(Records drawn from a dataset)
:::::

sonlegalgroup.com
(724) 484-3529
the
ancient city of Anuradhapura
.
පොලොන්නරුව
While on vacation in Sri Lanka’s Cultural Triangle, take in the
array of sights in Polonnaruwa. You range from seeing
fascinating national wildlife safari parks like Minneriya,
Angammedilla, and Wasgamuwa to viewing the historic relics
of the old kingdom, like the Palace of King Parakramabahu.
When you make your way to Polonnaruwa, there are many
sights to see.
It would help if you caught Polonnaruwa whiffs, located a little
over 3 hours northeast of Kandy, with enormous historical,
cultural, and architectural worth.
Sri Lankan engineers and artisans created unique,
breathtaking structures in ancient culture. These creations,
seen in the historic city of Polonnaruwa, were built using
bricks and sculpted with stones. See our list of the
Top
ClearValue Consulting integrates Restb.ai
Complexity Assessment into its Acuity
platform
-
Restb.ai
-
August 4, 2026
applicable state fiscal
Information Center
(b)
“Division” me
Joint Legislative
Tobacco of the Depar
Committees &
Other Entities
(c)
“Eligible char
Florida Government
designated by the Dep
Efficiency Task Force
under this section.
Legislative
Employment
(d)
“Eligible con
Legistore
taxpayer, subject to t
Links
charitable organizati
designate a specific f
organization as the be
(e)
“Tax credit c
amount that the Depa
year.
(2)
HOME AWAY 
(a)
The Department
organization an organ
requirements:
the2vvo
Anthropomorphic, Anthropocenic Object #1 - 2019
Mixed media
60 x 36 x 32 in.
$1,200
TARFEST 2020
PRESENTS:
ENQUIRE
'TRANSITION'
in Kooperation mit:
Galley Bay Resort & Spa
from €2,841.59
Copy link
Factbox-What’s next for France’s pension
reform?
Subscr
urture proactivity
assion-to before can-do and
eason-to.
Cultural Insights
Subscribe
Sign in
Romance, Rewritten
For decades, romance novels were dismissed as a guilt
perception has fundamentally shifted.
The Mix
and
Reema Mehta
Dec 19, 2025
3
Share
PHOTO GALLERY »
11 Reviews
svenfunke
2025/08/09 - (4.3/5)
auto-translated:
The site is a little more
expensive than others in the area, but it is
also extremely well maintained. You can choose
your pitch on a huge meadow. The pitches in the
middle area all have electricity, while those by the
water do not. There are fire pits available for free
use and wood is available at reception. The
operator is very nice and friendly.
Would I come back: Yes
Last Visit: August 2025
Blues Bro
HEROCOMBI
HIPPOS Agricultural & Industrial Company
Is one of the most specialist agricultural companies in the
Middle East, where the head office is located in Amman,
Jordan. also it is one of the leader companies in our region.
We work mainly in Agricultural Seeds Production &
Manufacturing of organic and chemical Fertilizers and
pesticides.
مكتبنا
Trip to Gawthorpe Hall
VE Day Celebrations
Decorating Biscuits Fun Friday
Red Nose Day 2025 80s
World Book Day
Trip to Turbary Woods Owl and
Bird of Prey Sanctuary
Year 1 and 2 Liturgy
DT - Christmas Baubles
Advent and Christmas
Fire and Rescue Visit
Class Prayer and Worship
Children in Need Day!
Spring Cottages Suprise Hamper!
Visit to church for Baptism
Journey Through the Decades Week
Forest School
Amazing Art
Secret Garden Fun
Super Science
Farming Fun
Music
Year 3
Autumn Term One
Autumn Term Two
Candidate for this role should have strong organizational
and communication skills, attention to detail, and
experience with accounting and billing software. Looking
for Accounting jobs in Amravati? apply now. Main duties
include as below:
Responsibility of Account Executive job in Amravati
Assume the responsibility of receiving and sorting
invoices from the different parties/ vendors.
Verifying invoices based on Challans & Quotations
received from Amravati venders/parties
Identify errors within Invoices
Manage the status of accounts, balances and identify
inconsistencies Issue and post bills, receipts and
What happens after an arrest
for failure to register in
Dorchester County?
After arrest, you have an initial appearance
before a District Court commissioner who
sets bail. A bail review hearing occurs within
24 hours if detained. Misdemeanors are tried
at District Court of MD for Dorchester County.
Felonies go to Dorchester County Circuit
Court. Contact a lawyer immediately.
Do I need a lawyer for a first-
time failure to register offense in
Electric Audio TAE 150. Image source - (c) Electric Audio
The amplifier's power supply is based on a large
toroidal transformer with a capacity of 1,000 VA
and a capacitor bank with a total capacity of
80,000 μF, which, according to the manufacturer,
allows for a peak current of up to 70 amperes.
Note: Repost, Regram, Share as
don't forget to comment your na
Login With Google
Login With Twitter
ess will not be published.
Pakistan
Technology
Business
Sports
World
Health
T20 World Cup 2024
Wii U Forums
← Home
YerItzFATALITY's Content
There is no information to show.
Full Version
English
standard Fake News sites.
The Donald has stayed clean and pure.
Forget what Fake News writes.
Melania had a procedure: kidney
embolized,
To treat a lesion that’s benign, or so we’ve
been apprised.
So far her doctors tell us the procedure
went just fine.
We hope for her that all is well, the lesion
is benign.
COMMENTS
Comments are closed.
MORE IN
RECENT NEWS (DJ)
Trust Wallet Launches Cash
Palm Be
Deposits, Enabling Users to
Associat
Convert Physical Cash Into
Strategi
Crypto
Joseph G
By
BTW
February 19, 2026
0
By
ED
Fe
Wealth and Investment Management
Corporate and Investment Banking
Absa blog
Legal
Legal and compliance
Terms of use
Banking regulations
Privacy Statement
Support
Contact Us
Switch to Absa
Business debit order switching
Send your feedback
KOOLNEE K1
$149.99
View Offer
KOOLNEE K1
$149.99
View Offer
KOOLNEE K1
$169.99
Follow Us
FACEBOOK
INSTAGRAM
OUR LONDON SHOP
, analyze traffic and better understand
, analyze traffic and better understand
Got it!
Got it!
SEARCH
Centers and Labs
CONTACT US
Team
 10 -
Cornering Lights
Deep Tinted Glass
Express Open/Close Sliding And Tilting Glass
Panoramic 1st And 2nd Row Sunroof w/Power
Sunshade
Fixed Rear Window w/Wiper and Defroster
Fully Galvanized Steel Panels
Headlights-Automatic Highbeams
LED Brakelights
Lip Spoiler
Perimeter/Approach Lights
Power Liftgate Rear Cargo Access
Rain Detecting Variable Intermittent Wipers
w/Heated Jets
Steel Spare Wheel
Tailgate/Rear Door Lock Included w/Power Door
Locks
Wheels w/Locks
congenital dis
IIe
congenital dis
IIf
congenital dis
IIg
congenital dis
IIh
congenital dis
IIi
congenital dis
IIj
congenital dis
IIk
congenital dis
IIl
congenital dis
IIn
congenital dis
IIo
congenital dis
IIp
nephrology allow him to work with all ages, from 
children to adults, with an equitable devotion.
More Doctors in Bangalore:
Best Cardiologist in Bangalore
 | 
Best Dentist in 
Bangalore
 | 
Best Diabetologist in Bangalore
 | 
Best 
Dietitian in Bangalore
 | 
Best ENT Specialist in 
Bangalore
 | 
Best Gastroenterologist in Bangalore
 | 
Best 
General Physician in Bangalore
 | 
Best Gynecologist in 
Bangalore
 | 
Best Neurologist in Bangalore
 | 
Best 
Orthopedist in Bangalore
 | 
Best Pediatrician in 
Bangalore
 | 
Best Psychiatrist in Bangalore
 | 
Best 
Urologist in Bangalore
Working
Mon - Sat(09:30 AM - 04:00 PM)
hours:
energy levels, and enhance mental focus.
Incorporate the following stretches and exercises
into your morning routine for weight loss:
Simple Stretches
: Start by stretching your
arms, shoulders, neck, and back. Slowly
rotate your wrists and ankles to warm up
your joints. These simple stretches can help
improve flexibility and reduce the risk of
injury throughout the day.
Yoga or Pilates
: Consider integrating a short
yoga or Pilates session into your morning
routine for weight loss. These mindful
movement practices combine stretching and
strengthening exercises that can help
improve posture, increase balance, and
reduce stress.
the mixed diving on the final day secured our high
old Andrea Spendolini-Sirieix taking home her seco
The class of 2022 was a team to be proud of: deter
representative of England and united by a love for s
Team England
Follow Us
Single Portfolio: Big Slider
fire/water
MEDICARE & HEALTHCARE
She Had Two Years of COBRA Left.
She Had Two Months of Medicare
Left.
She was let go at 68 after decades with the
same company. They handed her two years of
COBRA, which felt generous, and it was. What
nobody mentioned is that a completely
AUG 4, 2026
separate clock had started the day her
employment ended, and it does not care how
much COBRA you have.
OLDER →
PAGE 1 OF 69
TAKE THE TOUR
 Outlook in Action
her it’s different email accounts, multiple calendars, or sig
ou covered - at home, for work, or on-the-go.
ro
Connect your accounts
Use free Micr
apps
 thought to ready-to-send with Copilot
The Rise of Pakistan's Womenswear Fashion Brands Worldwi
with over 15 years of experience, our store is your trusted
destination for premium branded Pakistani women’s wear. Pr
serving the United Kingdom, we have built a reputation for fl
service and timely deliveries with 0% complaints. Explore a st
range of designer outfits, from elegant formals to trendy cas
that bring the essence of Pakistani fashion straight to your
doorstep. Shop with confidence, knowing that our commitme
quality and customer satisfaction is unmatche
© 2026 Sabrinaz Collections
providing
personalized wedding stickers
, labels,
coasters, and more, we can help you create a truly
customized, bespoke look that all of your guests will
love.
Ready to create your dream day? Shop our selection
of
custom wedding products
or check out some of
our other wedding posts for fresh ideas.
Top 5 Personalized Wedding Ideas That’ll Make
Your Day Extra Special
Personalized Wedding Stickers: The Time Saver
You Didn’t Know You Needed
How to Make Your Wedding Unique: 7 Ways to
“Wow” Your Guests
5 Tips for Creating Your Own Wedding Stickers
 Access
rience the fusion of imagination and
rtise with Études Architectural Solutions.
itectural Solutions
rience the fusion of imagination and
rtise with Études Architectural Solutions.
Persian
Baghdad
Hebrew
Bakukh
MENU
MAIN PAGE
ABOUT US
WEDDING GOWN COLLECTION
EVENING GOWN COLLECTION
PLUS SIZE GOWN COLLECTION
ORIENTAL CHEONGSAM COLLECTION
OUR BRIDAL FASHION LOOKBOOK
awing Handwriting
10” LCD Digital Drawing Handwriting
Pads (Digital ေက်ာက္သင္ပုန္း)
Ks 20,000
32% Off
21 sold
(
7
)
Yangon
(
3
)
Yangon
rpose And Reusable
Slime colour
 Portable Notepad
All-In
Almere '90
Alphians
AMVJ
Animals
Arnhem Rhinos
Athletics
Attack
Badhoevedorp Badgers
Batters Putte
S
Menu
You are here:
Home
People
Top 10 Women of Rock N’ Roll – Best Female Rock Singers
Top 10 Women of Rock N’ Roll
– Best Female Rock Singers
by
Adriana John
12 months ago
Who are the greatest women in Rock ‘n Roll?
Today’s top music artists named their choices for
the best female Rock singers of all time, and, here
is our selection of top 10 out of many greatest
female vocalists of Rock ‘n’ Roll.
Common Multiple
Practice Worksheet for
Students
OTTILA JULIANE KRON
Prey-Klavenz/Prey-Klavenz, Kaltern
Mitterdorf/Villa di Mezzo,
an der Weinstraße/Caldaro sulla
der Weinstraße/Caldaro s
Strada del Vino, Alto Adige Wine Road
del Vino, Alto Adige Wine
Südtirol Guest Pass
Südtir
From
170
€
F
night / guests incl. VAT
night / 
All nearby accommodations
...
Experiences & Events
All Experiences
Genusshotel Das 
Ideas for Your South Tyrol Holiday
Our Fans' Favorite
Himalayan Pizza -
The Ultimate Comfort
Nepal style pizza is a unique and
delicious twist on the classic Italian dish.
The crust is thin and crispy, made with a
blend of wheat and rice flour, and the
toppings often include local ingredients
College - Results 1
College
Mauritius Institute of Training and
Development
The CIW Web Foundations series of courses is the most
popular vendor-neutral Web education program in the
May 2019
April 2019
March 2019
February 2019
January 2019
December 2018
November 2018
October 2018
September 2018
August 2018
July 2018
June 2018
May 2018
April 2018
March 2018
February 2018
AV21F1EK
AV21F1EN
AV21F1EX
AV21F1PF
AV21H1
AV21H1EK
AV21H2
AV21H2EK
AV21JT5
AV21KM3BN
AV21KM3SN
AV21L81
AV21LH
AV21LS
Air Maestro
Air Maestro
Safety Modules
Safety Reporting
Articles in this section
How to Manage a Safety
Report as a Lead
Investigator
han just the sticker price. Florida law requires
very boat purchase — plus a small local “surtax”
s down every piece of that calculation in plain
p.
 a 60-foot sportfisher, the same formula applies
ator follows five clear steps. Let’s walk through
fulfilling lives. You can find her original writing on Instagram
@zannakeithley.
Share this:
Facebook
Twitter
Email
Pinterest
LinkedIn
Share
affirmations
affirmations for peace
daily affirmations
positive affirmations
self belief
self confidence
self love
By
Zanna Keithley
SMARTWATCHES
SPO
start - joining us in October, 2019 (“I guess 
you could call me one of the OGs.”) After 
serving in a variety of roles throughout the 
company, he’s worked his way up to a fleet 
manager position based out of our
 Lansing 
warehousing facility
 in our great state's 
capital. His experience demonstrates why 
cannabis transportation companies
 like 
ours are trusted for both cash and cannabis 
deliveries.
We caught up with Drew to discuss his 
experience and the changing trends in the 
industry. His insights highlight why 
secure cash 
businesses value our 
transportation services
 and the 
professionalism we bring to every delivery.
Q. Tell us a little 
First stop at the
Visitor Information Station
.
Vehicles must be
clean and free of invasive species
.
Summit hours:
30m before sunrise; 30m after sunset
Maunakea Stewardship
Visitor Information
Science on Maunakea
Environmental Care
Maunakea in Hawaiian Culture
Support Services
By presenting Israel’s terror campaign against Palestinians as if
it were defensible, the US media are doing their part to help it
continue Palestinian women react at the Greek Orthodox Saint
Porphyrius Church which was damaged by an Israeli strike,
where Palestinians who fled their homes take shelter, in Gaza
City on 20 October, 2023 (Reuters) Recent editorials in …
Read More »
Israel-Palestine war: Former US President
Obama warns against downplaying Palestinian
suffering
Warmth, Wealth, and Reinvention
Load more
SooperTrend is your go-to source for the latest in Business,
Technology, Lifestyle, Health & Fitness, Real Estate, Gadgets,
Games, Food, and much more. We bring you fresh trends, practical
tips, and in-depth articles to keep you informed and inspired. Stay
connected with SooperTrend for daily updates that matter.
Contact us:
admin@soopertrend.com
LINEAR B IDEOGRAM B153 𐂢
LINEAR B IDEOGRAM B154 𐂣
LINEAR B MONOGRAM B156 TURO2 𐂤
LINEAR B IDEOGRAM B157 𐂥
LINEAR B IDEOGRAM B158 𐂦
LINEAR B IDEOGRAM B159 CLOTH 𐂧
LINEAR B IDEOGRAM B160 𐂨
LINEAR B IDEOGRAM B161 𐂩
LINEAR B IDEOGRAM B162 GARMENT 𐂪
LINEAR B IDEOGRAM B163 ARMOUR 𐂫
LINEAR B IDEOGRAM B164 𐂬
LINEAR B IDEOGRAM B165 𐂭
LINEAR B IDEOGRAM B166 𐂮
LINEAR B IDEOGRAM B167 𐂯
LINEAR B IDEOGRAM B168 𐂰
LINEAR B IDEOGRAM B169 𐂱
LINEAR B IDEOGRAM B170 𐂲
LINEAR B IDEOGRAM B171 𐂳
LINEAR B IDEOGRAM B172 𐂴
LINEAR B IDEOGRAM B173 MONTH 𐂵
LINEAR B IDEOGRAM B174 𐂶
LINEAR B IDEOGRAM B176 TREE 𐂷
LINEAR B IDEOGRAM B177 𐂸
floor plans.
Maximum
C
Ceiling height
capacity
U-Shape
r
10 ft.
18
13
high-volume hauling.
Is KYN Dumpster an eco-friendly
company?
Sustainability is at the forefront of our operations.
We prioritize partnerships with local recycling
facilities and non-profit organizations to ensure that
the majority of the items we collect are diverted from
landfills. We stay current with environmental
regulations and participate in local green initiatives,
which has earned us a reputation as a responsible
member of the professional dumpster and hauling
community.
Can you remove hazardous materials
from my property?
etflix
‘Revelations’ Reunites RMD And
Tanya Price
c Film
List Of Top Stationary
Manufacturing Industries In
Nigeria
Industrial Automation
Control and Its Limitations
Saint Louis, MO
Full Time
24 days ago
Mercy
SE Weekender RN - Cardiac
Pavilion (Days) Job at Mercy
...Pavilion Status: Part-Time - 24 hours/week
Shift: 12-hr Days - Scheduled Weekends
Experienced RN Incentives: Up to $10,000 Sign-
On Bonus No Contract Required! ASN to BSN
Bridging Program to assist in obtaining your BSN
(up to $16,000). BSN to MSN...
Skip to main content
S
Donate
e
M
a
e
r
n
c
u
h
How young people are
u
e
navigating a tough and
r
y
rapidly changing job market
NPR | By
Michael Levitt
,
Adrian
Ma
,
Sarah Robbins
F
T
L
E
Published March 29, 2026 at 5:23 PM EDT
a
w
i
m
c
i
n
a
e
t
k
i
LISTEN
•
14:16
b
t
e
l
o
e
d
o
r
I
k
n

:::::

§ **What is needed**:
Identify each line in the entries with the word "Access" and copy it.

§ **Answer section**:
Power Liftgate Rear Cargo Access
 Access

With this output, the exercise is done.